Em Portugal, há cinco em cidades como Lisboa, Porto ou Setúbal, rebatizada pelo grupo como “Darkland”. 89 membros deste grupo associado tanto ao estilo de vida motard como a crimes como o tráfico de droga estão a ser julgados no Tribunal de Loures por, entre outros crimes, terem montado uma cilada que tinha como alvo Mário Machado, neonazi e líder de um grupo motard rival, “Los Bandidos”.
Cinco meses depois de o julgamento ter começado, a juíza Sara Pina Cabral fez um despacho a ordenar que PJ fotografasse os corpos tatuados dos suspeitos à procura de símbolos de pertença ao grupo como “AFFA”, (Angels Forever Forever Angels); “Filthy Few” e “Filthy 666 Few”, (poucos e malvados, tradução livre) ou “Dequaillo”, (quem usou, lutou contra a lei ou esteve preso).
Os arguidos recusaram-se, alegando “humilhação” e reclamaram da decisão do tribunal. Mas em novo despacho a que o Expresso teve acesso, a magistrada insiste na necessidade do exame que considera “absolutamente necessário” e recusa o argumento da humilhação alegando que os suspeitos serão fotografados “em privado”, “perante órgão policial” e com “os mesmos trajes que usam em locais de exposição pública como a praia”.
A esmagadora maioria dos arguidos vai recorrer desta decisão e há 26 que vão mesmo recusar-se a cumpri-la caso a juíza entenda que o recurso não tem efeito suspensivo ou que a Relação de Lisboa dê razão à magistrada.
NÃO MOSTRO
“Os meus clientes não vão cumprir a ordem mesmo que incorram no crime de desobediência”, assegura José Carlos Cardoso. Porquê? “Porque este exame é uma violação do direito à privacidade dos arguidos e porque já foram fotografados quando foram detidos pela PJ. Não há necessidade de estar a repetir um exame que é humilhante. Além disso, só provam que um arguido pertence ao grupo, não provam a prática de qualquer crime”.

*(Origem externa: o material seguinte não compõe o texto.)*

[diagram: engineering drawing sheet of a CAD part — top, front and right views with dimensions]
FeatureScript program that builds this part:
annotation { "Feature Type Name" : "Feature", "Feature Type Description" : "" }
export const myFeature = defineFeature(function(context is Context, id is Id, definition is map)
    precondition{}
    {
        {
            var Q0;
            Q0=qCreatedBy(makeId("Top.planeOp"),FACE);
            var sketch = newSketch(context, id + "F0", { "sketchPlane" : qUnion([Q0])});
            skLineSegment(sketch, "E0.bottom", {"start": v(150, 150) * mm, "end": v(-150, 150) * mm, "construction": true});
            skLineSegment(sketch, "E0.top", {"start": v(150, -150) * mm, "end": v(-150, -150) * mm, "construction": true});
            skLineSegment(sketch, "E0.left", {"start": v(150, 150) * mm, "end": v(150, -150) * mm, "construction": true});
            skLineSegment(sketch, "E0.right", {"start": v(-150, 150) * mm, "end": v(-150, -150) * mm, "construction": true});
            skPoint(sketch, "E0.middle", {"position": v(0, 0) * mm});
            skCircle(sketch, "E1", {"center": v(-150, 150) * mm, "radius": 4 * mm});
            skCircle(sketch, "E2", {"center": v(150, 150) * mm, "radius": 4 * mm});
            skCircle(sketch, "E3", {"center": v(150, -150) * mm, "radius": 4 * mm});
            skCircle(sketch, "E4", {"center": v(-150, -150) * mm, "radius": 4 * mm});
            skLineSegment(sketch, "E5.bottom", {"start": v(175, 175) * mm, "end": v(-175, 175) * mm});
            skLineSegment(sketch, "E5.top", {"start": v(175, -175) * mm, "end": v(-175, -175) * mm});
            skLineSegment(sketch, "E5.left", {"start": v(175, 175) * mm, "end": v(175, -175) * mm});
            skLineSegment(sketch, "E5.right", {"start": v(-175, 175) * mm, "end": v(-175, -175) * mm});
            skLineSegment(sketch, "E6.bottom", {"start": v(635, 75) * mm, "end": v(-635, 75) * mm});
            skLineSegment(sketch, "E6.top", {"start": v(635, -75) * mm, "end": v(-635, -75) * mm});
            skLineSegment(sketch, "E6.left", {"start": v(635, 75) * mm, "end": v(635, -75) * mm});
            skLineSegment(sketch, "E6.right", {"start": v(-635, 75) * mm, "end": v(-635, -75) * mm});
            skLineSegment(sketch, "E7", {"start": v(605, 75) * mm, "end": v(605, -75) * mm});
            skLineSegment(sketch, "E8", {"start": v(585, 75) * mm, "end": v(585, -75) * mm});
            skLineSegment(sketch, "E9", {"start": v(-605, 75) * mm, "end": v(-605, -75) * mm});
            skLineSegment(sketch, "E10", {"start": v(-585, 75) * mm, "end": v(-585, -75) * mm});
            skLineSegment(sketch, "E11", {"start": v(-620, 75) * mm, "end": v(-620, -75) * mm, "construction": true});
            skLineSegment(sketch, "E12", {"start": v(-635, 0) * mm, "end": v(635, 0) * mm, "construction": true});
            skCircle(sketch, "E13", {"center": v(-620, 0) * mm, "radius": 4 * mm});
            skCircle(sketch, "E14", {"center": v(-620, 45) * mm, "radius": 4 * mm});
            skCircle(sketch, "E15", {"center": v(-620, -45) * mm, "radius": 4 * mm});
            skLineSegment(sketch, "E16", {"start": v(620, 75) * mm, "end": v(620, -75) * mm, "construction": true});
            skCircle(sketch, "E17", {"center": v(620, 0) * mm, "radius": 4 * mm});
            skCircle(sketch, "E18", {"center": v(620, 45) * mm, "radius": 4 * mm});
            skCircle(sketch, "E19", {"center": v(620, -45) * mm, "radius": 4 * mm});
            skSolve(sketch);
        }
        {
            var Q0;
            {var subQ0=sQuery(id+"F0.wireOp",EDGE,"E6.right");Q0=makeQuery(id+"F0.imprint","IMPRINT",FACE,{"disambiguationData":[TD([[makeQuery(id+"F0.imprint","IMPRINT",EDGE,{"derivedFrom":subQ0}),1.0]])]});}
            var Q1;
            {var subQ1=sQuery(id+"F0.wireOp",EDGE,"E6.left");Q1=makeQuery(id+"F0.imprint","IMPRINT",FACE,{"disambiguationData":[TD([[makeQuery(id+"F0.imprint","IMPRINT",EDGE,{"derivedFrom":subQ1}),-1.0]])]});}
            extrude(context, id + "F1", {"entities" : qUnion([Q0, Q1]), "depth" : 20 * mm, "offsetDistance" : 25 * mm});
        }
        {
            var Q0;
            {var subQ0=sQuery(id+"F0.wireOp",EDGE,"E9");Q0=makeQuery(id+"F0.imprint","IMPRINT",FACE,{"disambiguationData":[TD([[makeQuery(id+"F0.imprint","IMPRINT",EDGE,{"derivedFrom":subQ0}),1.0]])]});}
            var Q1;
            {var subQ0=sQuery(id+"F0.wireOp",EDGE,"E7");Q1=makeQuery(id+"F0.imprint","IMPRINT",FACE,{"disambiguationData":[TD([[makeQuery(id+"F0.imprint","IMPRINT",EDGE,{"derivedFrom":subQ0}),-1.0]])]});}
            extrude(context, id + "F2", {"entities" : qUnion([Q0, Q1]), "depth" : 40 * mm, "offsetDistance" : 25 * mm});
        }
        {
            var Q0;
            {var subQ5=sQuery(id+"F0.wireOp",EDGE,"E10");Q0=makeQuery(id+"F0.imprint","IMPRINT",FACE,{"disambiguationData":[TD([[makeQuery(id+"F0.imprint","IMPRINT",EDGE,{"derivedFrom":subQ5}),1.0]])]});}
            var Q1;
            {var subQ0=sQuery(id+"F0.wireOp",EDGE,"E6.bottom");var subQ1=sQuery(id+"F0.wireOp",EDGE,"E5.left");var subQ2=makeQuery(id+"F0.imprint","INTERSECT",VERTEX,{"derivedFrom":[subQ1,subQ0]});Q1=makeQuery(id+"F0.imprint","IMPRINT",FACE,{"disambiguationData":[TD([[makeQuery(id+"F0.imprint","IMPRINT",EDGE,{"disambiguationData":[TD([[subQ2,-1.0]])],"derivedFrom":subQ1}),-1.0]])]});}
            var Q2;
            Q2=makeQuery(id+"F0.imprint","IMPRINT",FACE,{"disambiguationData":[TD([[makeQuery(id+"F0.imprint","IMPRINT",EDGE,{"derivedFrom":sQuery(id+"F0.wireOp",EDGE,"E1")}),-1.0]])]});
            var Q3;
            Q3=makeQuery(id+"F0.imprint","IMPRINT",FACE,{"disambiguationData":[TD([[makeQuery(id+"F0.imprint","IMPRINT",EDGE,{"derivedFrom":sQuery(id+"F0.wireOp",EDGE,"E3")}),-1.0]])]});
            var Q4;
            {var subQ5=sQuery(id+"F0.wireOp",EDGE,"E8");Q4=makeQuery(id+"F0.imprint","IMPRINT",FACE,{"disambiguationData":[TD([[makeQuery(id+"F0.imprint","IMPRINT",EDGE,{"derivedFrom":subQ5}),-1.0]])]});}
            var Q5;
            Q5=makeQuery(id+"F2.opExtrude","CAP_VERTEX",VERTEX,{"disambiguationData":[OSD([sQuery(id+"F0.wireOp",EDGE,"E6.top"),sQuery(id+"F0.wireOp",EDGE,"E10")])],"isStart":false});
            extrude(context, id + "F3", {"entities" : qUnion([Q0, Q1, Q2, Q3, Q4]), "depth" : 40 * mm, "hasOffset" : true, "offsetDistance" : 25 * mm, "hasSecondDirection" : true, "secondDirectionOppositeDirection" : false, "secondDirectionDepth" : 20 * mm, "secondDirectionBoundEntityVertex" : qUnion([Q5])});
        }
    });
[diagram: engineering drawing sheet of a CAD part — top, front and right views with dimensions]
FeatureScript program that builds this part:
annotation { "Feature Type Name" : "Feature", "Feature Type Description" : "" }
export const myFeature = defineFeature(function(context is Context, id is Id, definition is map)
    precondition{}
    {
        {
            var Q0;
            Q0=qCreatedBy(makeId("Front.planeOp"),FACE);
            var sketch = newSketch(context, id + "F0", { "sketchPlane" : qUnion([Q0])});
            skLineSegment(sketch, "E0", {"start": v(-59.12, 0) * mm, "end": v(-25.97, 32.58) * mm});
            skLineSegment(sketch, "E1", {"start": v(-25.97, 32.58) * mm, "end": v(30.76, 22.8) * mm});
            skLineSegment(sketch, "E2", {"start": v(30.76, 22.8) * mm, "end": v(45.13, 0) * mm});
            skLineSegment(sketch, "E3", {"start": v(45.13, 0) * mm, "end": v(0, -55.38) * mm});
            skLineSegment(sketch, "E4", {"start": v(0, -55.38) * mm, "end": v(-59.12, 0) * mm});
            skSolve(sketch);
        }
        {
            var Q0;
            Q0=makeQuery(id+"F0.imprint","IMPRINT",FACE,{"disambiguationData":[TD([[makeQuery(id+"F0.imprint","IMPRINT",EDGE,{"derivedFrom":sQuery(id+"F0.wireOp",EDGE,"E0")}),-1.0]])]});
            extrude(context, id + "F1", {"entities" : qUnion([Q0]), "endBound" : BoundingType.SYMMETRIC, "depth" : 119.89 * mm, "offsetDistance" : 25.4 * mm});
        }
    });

No despacho, a que o Expresso teve acesso, a juíza antecipa estes argumentos e defende que os exames feitos pela PJ na altura da detenção são “insuficientes” e que os arguidos não têm “direito de recusa”.
O Expresso contactou vários advogados do processo e todos garantem que vão recorrer com uma exceção. “Os meus clientes já foram fotografados, mas se o tribunal entende que deve gastar tempo e dinheiro ao Estado, não nos vamos opor”, diz Aníbal Pinto, que representa dois arguidos.
Carlos Melo Alves, que defende seis arguidos, considera que este exame é um “método proibido de prova” porque obriga os arguidos a colaborarem na “produção de prova” ferindo assim o princípio da “não-incriminação”. Vai recorrer da decisão da juíza para a Relação de Lisboa.
A operação da PJ contra este grupo de motociclistas com ramificações no mundo inteiro foi lançada em junho de 2018, antes da concentração motard de Faro. Em causa, para além de crimes de tráfico de droga e associação criminosa, estava uma cilada montada contra Mário Machado, condenado por vários crimes e que tentava fundar em Portugal um “chapter” de “Los Bandidos”. Escapou a um espancamento, porque se escondeu na casa de bando de um restaurante no Prior Velho.